= Arrington High =

American journalist

Arrington High (1910–1988) was an American journalist and newspaper publisher. He published the Eagle Eye newspaper in Jackson, Mississippi, and was an advocate for African American civil rights.

== Biography ==
Source:

Arrington High was born in 1910 to an African American mother and a Euro-American father. He published the Eagle Eye newspaper in Jackson, Mississippi. High wrote and published the Eagle Eye from his own home, located on Maple Street in Jackson. This weekly newspaper, a two-page mimeographed broadside, was published for 14 years. Copies of the newspaper were sold for ten cents and were available for purchase directly from High or from the Farish Street Newsstand. High was known for being a strong, outspoken advocate for social equality and civil rights. The banner of Eagle Eye read, "America's greatest newspaper, bombarding segregation and discrimination."

Arrington High’s journalism evoked criticism and more within Mississippi. Initially, High was fined for publishing criticism of school segregation. He was later surveilled by the Mississippi Sovereignty Commission. He was arrested for selling literature without a permit. After publishing criticism of white segregationists consorting with prostitutes at a "colored" brothel, he was committed to the Mississippi State Asylum (originally opened in 1935 as the Mississippi Lunatic Asylum) in Whitfield near Jackson in October of 1957. There he was forced to work at a local dairy isolated in the woods.

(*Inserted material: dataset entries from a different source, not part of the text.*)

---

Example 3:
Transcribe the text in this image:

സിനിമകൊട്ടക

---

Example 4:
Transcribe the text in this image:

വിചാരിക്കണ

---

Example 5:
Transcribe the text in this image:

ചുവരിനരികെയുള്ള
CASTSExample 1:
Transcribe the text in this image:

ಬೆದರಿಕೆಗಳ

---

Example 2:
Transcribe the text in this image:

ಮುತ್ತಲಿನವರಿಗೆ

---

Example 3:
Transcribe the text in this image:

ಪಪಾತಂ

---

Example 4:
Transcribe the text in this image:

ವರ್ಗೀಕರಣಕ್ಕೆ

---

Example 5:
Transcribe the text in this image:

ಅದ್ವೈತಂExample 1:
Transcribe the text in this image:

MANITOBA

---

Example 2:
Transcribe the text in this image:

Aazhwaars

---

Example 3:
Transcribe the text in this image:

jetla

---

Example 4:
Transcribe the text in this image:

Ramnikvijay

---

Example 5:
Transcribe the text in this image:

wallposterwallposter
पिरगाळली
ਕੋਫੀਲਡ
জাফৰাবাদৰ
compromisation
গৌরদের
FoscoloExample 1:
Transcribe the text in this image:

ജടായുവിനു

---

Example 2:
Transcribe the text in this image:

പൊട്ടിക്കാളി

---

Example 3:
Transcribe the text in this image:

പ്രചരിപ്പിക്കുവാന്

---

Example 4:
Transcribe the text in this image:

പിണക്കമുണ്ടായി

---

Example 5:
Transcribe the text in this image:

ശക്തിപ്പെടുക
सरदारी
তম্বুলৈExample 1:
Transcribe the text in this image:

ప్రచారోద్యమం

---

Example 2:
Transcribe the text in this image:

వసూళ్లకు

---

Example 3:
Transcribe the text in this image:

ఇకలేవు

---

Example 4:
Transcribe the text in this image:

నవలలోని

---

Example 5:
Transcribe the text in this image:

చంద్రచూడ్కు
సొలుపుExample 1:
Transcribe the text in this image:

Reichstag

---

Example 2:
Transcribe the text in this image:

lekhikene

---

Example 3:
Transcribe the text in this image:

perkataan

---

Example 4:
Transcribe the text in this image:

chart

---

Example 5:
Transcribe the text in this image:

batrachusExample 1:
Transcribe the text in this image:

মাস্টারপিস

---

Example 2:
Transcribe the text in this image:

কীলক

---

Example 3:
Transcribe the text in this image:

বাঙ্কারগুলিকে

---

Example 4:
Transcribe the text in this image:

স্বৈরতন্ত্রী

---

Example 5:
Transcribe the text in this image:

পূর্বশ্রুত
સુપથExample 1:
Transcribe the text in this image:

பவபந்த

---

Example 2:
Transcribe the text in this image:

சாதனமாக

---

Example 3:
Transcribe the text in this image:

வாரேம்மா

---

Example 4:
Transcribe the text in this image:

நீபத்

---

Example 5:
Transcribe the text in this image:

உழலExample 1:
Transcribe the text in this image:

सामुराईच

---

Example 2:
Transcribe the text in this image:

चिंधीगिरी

On February 7 at 5:04 am, he went out to milk the cows and begin his escape. After entering a car caravan, he escaped Mississippi by climbing in a casket to be shipping to Chicago. At the 12th street station in Chicago, he was greeted by Dr. T.R.M. Howard who had himself migrated from Mississippi several years before. He continued publishing his newssheet from Chicago. He promoted conspiracy theories in his later publishing career. He died while living with his daughter in Chicago.